● Exercise description
Each line that has the string "tail" must be copied from the records below.

** Dataset content follows **

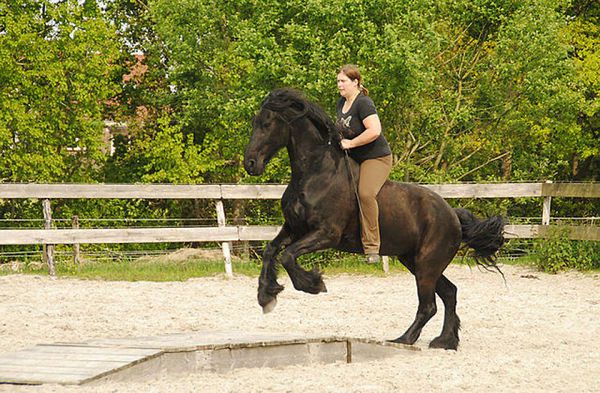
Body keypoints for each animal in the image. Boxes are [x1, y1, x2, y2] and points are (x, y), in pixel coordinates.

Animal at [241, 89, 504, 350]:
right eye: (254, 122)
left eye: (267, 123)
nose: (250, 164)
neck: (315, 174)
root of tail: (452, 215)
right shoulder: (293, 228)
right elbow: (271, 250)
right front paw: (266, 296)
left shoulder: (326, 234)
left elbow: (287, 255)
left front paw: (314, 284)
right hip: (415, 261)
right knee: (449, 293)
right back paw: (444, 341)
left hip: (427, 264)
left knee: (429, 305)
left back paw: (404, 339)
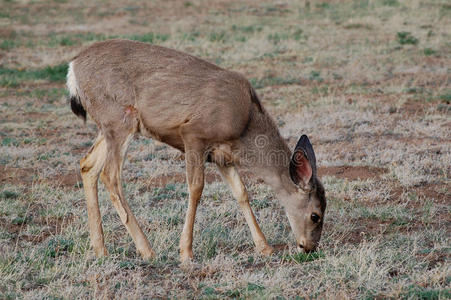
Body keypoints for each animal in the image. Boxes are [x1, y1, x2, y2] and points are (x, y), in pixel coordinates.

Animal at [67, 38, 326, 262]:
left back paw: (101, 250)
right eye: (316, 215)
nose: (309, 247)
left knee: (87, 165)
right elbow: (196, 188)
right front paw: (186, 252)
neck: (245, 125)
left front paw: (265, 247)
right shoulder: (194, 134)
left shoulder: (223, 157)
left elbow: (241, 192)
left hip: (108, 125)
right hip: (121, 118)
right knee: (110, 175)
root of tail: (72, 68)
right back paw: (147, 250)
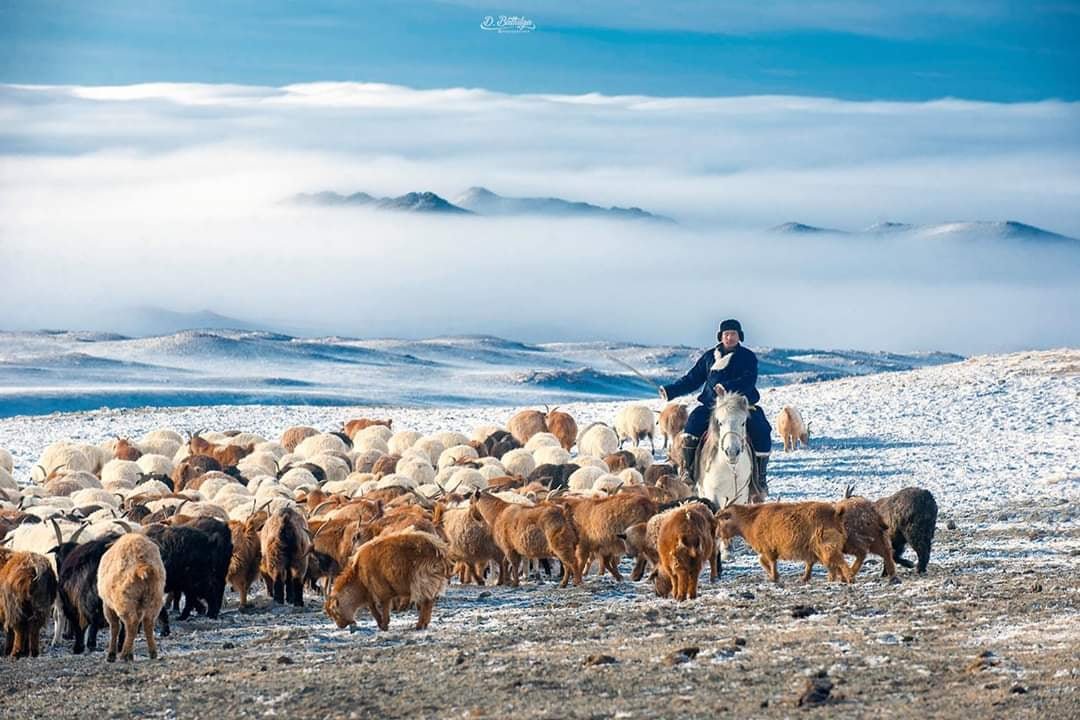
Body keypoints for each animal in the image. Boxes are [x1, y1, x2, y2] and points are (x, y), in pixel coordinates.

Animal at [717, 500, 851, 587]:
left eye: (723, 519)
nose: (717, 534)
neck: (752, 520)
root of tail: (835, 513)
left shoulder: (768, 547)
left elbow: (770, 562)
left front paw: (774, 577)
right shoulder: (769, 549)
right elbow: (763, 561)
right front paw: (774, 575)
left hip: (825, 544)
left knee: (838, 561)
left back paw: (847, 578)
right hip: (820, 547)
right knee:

** End of Dataset content **

● Task answer
root of tail: (452, 215)
root of tail: (72, 68)
root of tail: (835, 513)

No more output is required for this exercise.